Task statement >> Using the data below, count the lines where "fichier" appears, and answer with the number alone.

Saved entries

:::::

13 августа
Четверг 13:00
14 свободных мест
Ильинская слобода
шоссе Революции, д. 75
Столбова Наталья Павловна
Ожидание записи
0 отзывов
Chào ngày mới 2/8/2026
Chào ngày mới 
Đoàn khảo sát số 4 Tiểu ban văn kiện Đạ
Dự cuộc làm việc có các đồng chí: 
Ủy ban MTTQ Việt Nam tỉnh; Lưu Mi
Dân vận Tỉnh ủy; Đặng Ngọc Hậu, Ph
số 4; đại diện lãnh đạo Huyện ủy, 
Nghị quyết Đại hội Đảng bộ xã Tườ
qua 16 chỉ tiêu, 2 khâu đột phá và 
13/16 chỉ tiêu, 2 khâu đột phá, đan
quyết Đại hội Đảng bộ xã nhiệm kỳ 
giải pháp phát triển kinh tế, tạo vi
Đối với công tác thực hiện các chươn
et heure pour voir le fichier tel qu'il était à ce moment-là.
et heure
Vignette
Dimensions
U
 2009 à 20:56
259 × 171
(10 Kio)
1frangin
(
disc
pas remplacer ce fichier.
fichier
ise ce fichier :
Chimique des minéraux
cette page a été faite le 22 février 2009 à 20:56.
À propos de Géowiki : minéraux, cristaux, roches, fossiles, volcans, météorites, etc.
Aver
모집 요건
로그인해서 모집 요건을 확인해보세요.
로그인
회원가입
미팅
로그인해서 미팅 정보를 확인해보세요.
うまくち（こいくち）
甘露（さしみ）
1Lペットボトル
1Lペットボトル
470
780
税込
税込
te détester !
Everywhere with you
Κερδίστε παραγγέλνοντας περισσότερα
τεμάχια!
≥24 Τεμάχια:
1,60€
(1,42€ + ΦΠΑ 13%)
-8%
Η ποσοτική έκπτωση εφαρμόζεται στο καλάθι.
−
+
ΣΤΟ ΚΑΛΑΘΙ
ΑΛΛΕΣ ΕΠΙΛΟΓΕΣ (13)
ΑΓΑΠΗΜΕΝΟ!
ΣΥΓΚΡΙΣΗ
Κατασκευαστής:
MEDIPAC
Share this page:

:::::

Answer to this exercise >> 4